Video

Dr Michael Kolodziej Reflects on OCM and What Might Come After

The Oncology Care Model (OCM) is not a sustainable model, but while it finishes out the 5-year pilot, CMS will likely be fine-tuning bundled payments in medical oncology, said Michael Kolodziej, MD, vice president and chief innovation officer at ADVI Health, Inc.

The Oncology Care Model (OCM) is not a sustainable model, but while it finishes out the 5-year pilot, CMS will likely be fine-tuning bundled payments in medical oncology, said Michael Kolodziej, MD, vice president and chief innovation officer at ADVI Health, Inc.

Transcript

Based on what we’ve seen with the first 2 performance period results, does the Oncology Care Model look like a sustainable model? Do you think it will inform what comes next?

Is it a sustainable model? No, it’s not a sustainable model. There’s no way that even the majority of practices are going to choose to take 2-sided risk. Now, I would have said that no one’s going to take 2-sided risk, but it is clear that some practices are going to take 2-sided risk. But they’re the minority. And we already know that the practices participating in the OCM are highly selected. So, the concept that this model will be rolled out to everybody and everybody will take 2-sided risk in the model is I think just ridiculous, if you want to know the truth.

But let’s get to question 2. Question 2 is much more important, because it asks whether or not what we’ve learned from the model could inform the next payment proposal. And I say this with just a little asterisk—because so much stuff is coming out of DC right now that any one of those things could so remarkably reshape the way cancer care is delivered in this country—that it may become moot whether or not there is a successor.

But let’s say that the [International Pricing Index] is too complicated, and we never implement it—we just don’t do it. And let’s say nobody wants to be a CAP [Competitive Acquisition Program] vendor, because they can’t make money out of it—so, CAP goes away. So, in that case, this total cost of care model, coupled with all the information they’ve gotten from the registry reporting and what have you, makes it possible, I believe, for them to design clinically meaningful bundled reimbursement models and just say to a practice, “This is how much we pay for early-stage hormone receptor—negative breast cancer, take it or leave it.”

So, not unlike what they’re doing in radiation right now. The reason this has never been possible in medical oncology is because medical oncology is too clinically heterogeneous. You can’t just have a breast cancer model. Now, I don’t know if you need 50 breast cancer models or whether you need 5—I tend to believe you probably need closer to 5. That’s why the radiation episodes make sense. Because there’s a limited number of tools in their toolbox, and the choice of tool is driven by clinical features of the patient.

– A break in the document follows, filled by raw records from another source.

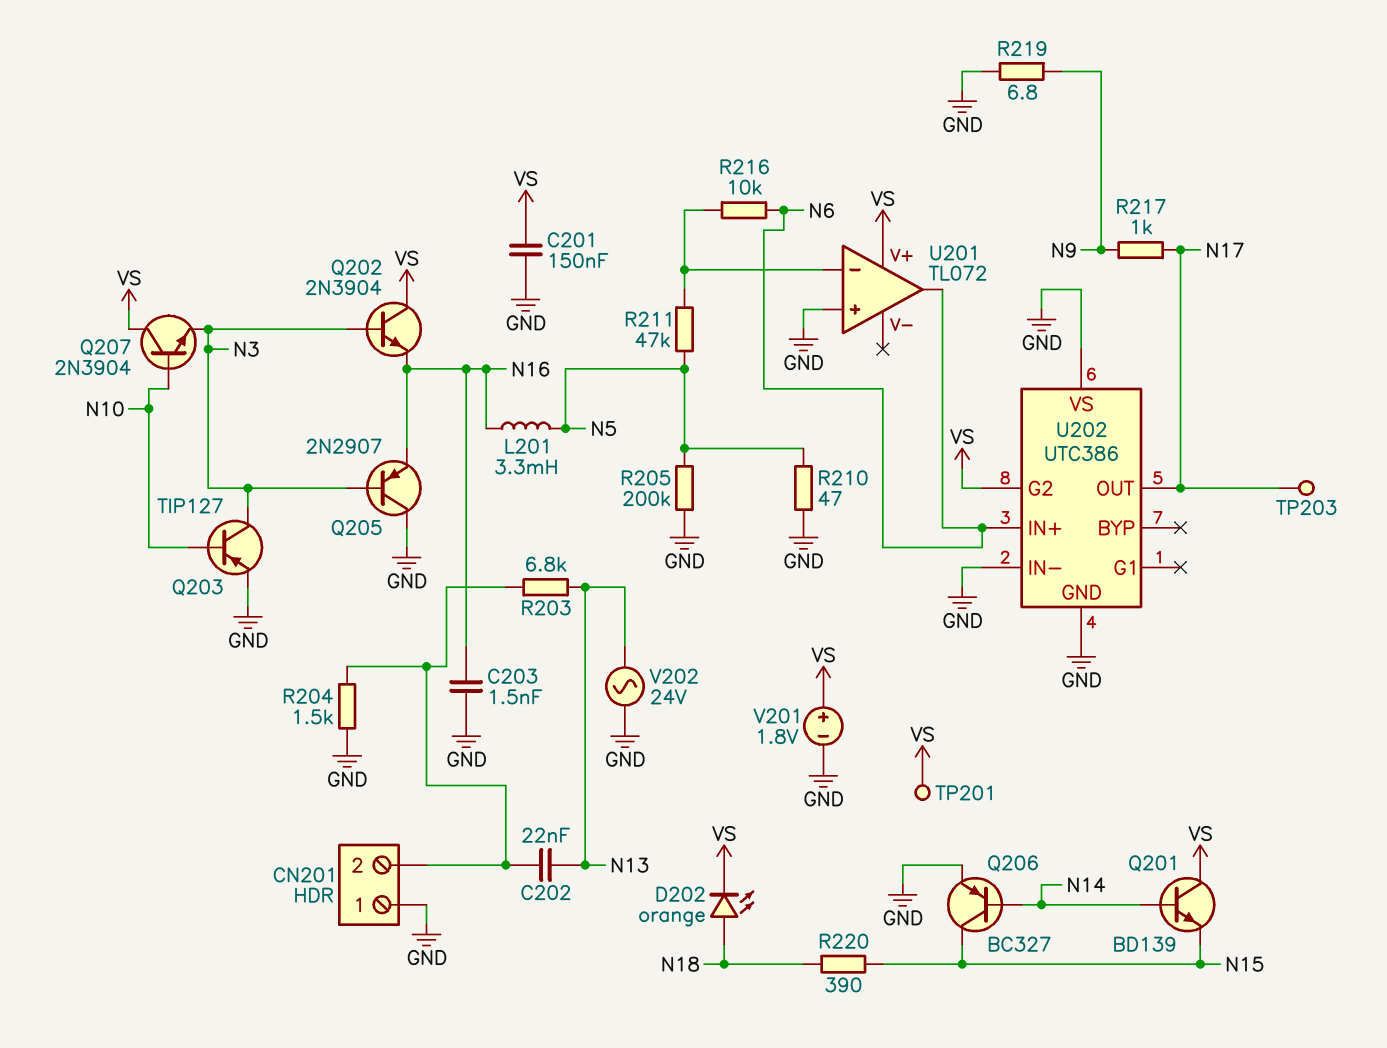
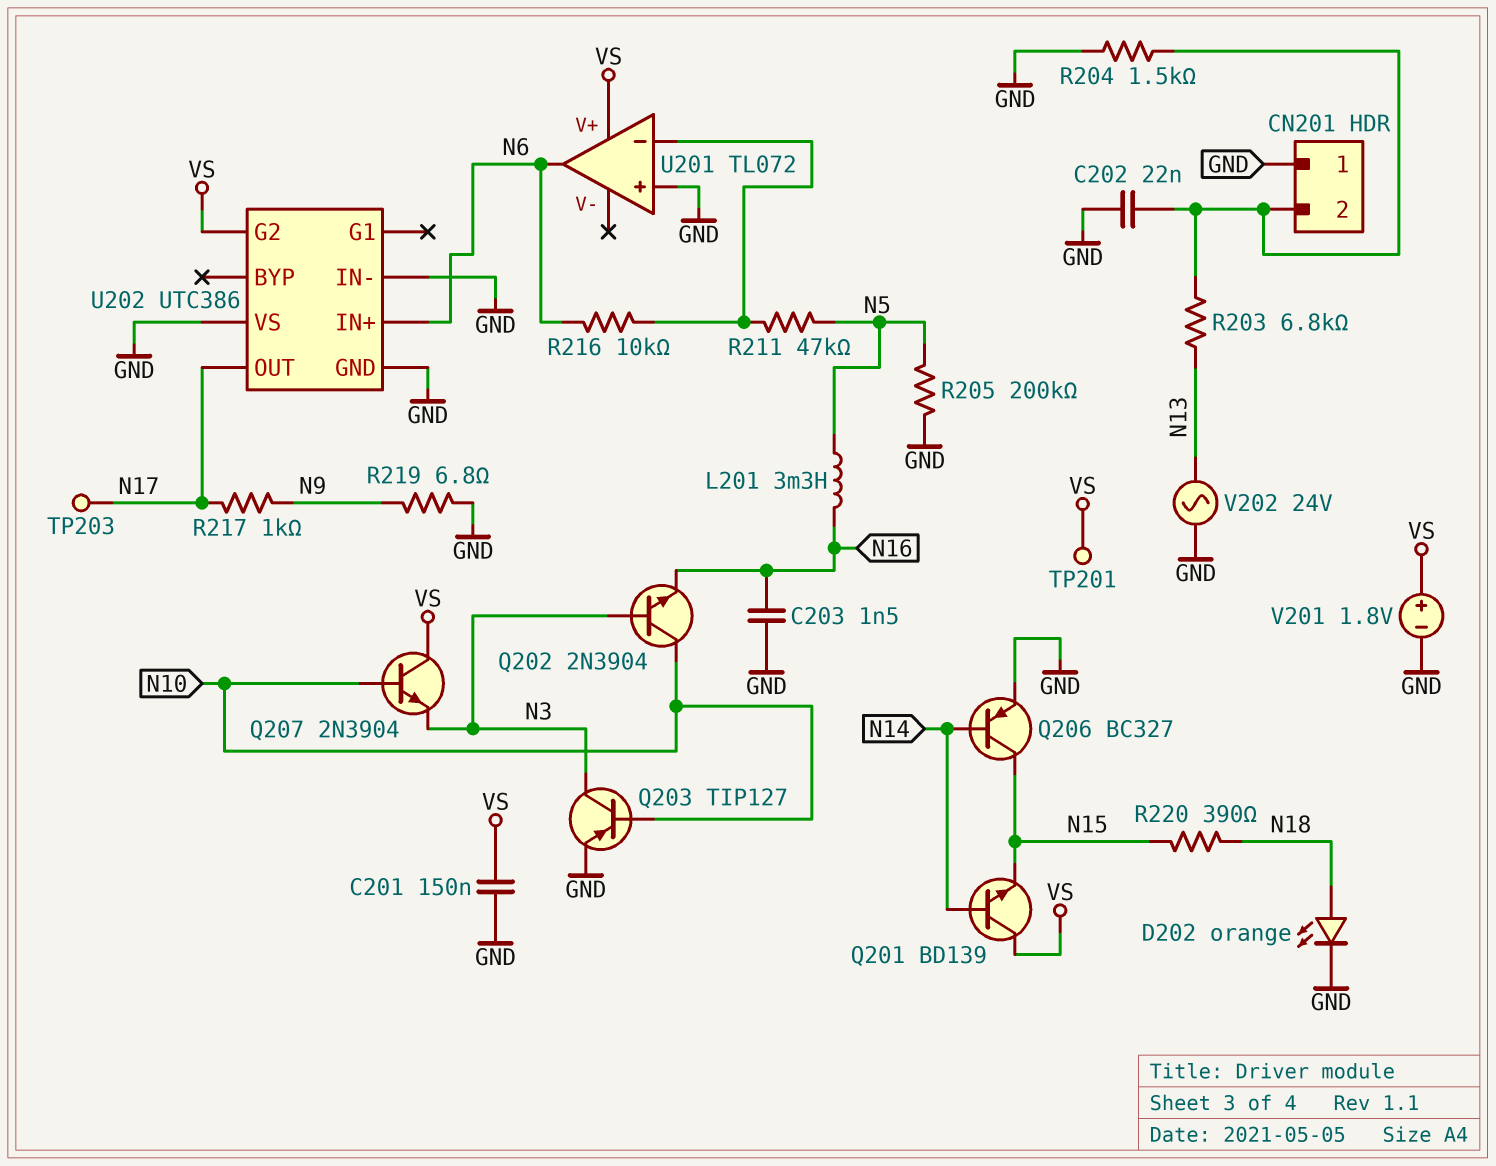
C202: 22nF (CN201/2, N13) -> 22nF (CN201/2, GND)
D202: LED orange (A N18, K VS) -> LED orange (A N18, K GND)
Q202: NPN 2N3904 (B N3, C VS, E N16) -> NPN 2N3904 (B N3, C N10, E N16)
Q205: PNP 2N2907 (B N3, C GND, E N16) -> none
R210: 47 (GND, N5) -> none

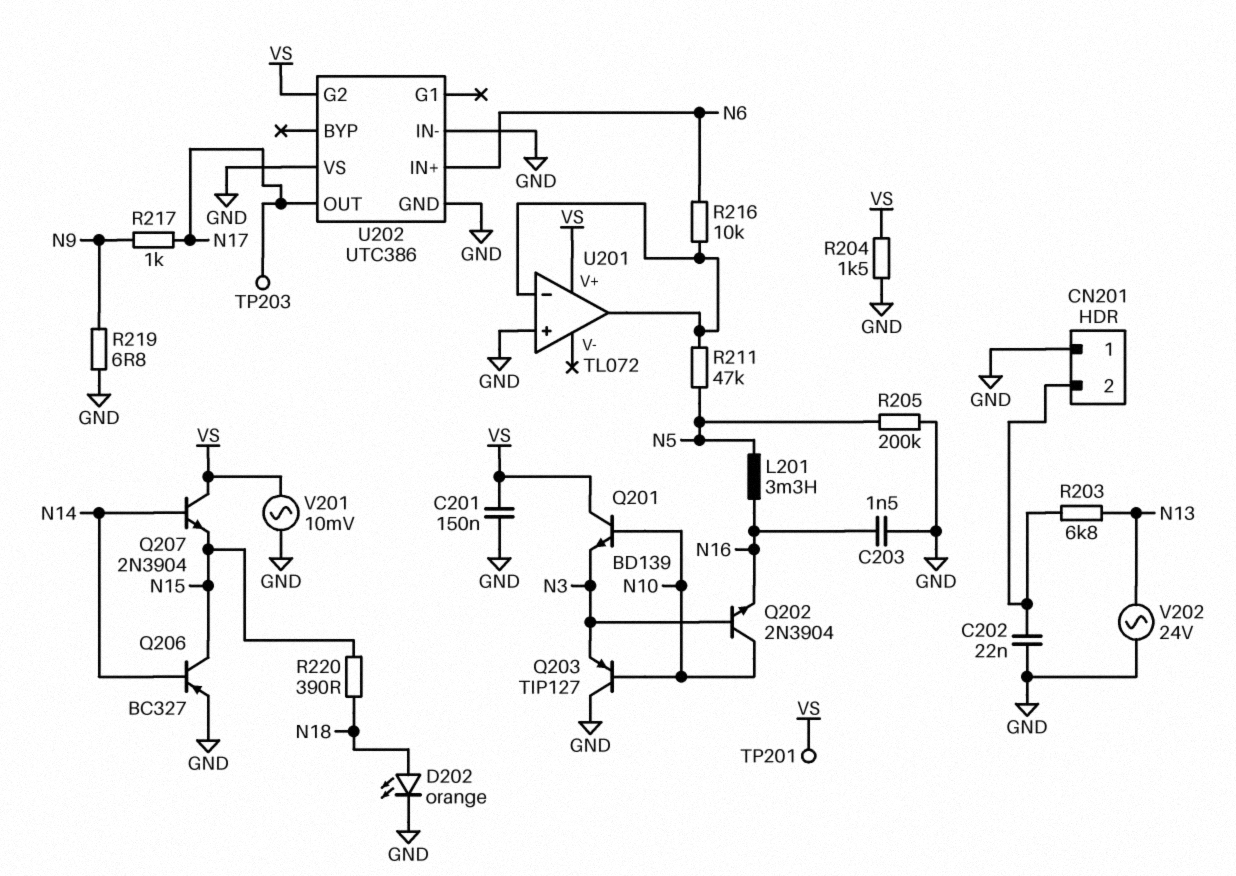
Q201: NPN BD139 (B N14, C VS, E N15) -> NPN BD139 (B N10, C VS, E N3)
Q203: PNP TIP127 (B N10, C N3, E GND) -> PNP TIP127 (B N10, C GND, E N3)
Q207: NPN 2N3904 (B N10, C VS, E N3) -> NPN 2N3904 (B N14, C VS, E N15)
R204: 1.5k (CN201/2, GND) -> 1.5k (GND, VS)
U201 pin out: N6 -> U201/in-
V201: 1.8V (plus VS, minus GND) -> AC 10mV (GND, VS)

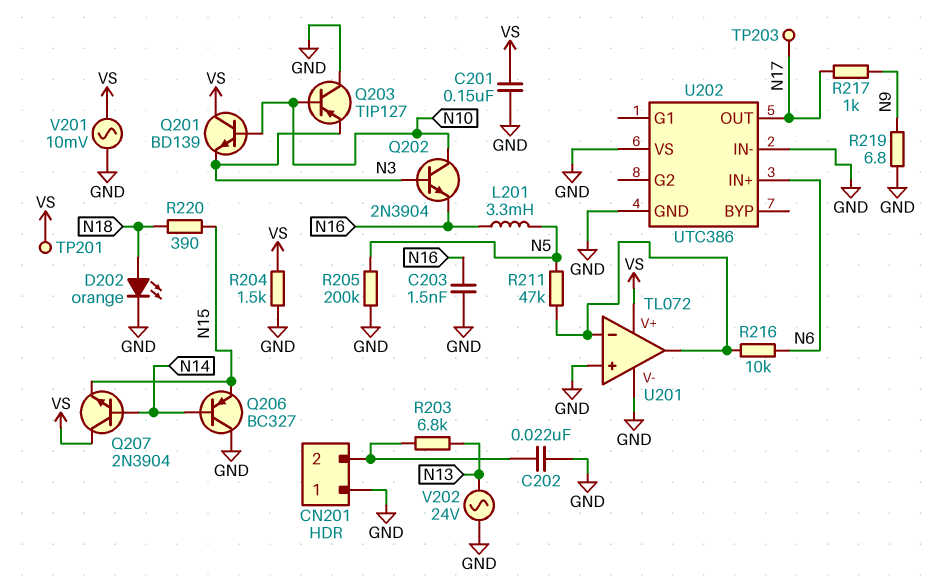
Q206: PNP BC327 (B N14, C N15, E GND) -> PNP BC327 (B N14, C GND, E N15)
U201 pin V-: none -> GND
U202 pin G2: VS -> none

I think Medicare can do the same thing. And don’t think—I know—they could not have done it, even if they wanted to—and they did want to—before what they did with the OCM, but now they know all kinds of stuff. They know: what are the cost centers for a typical patient? They know what a reasonable [emergency room] utilization rate looks like. They know what a reasonable hospitalization rate looks like. They know about each of those things for a different subset of patients, including different age, different geography, different comorbidities. They’ve got all that stuff. I mean they’ve got so much stuff that they really could build this and execute it if they so choose.

We won’t see this now for a couple of years. I think because some practices will accept 2-sided risk. Let’s say, a third of practices accept 2-sided risk—I don’t think that’s very far from correct, I think that’s probably right—then those third will see the end of this OCM pilot, which is a 5-year project, but while they’re in year 4/5, they’re going to be fine-tuning and developing these bundles, I think. I think that’s what’s going to happen.